At tonight’s Lenten service, we will hear a reading of Dietrich Bonhoeffer’s.  About four years ago I read Resistance Women, by Jennifer Chiaverini, after having read about it in the St. Paul paper. A graduate student in Madison, WI, Mildred Fish met and married a German economist, Arvid Harnack, in 1929. They returned to his home Germany where they eventually got involved in the resistance against Hitler. Readers learn that Arvid was a cousin of Dietrich Bonhoeffer. And like Bonhoeffer, they eventually got caught. The newspaper article tells briefly what happened:

“After several years of conveying important information about the Third Reich, their code was broken and they were arrested. Arvid was hanged and Mildred was sentenced to four years in prison. But Hitler intervened and ordered her death, making her the only American woman whose execution was personally ordered by the Fuhrer. She died Feb. 16, 1943, proclaiming her love for Germany….  She is celebrated in Wisconsin schools each September 16.”
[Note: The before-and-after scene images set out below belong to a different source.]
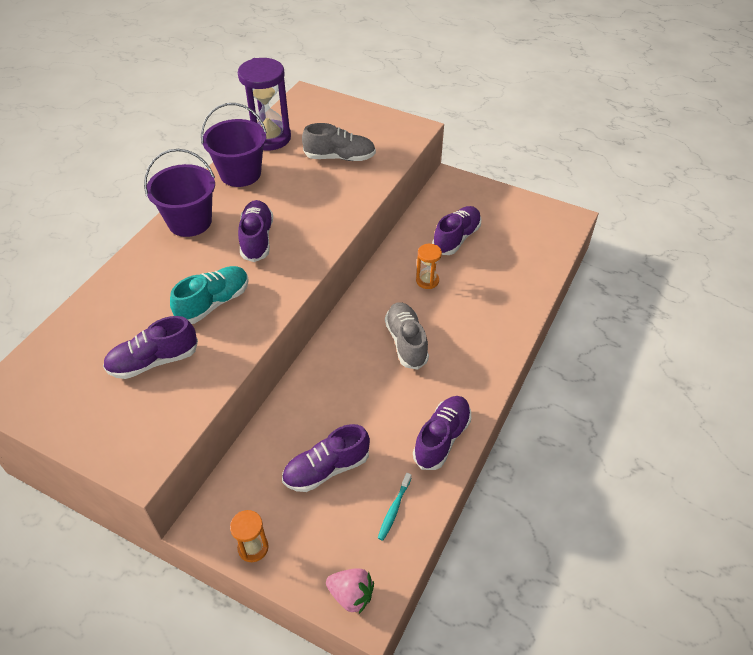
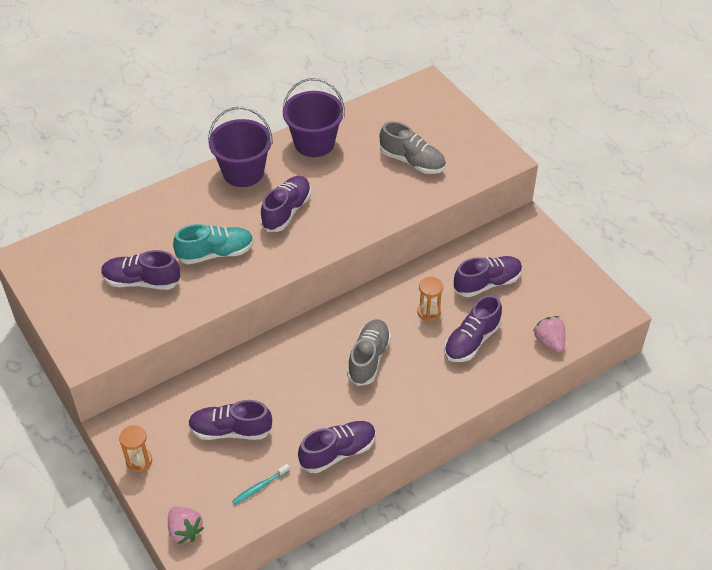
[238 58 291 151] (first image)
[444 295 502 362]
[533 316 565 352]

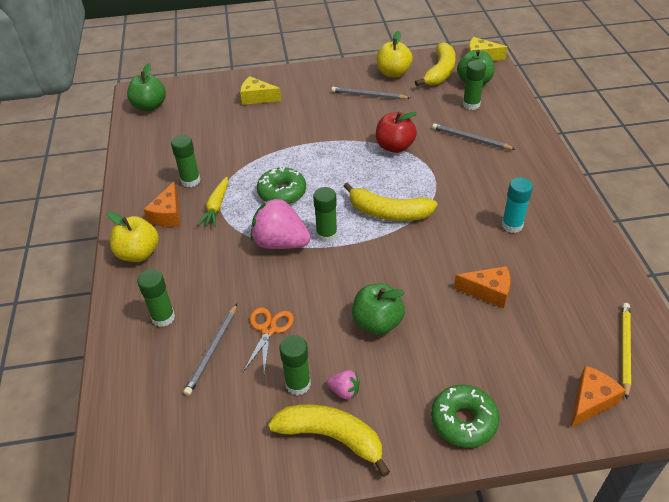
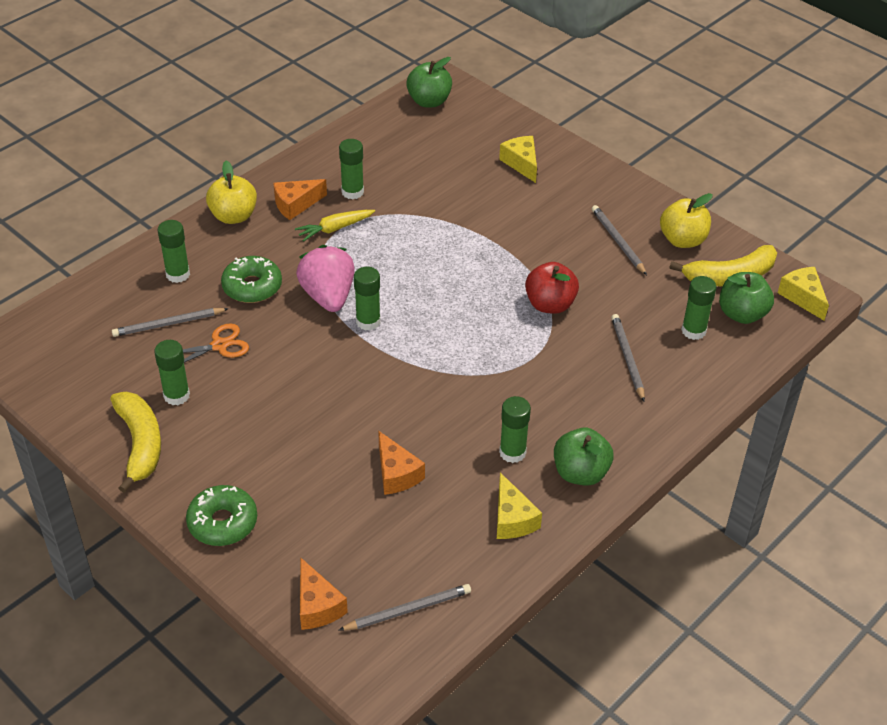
[327 370 360 400] (first image)
[343 182 437 221] (first image)
[497 472 542 539]
[221 256 282 303]
[554 428 614 486]
[499 396 531 463]
[339 584 471 631]
[300 558 348 630]

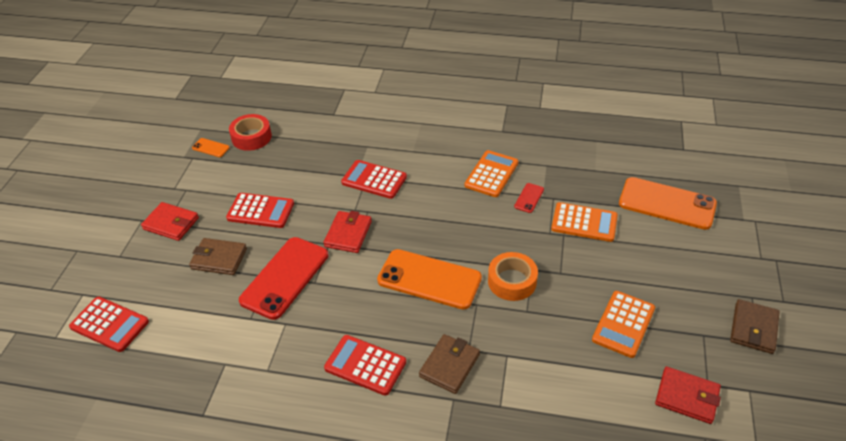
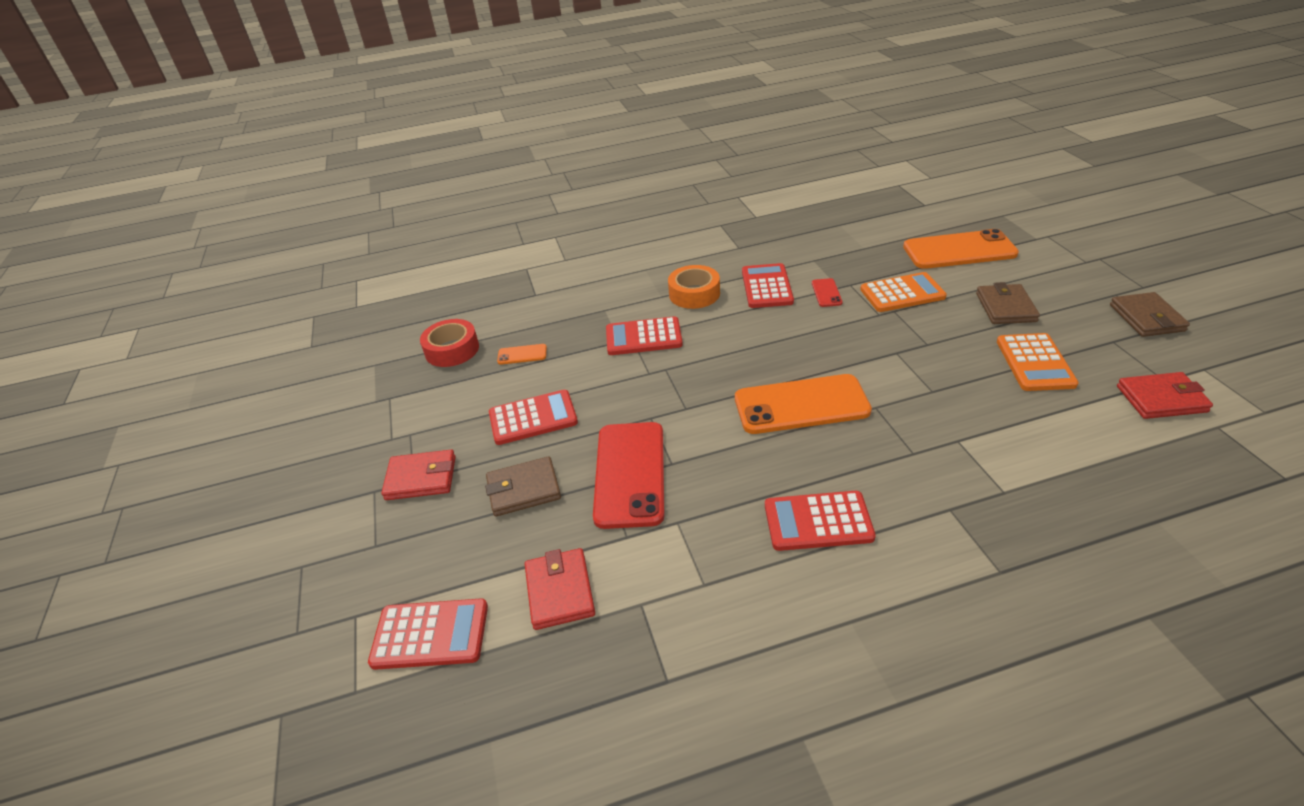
[497 344 547 365]
[525 548 595 630]
[976 282 1040 324]
[668 265 720 309]
[742 263 794 308]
What really got to me when I read the book (and tears come again) was Mildred’s last day in prison. A pastor came and spent some time with her. She told the pastor she prayed “to the power of love.” He left her an orange and a Bible and promised to return at the appointed time. Chiaverini writes,

“She peeled the orange slowly, reluctant to spoil its beauty, and ate it, savoring its sweetness. …Alone once more, grieving for her lost love, for her own too swiftly passing life, she opened the Bible the minster had given her and turned to 1 Corinthians 13.If I speak in the tongues of men or of angels, but do not have love, I am only a resounding gong or a clanging cymbal,’ she softly read aloud the familiar verses. ‘If I have the gift of prophecy and can fathom all mysteries and all knowledge, and if I have a faith that can move mountains, but do not have love, I am nothing. If I give all I possess to the poor and give over my body to hardship that I may boast, but do not have love, I gain nothing. Love is patient, love is kind. It does not envy, it does not boast, it is not proud. It does not dishonor others, it is not self-seeking, it is not easily angered, it keeps no record of wrongs. Love does not delight in evil but rejoices with the truth. It always protects, always trusts, always hopes, always perseveres. Love never fails.’” (567-568)

God of Love, we pray for everyone in this world who is struggling with violence, especially for those in Gaza and the Ukraine.  May your presence be known by them and by us. Your comfort and your wisdom.  Empower us with your love and lead us to paths of nonviolent solutions.  Amen.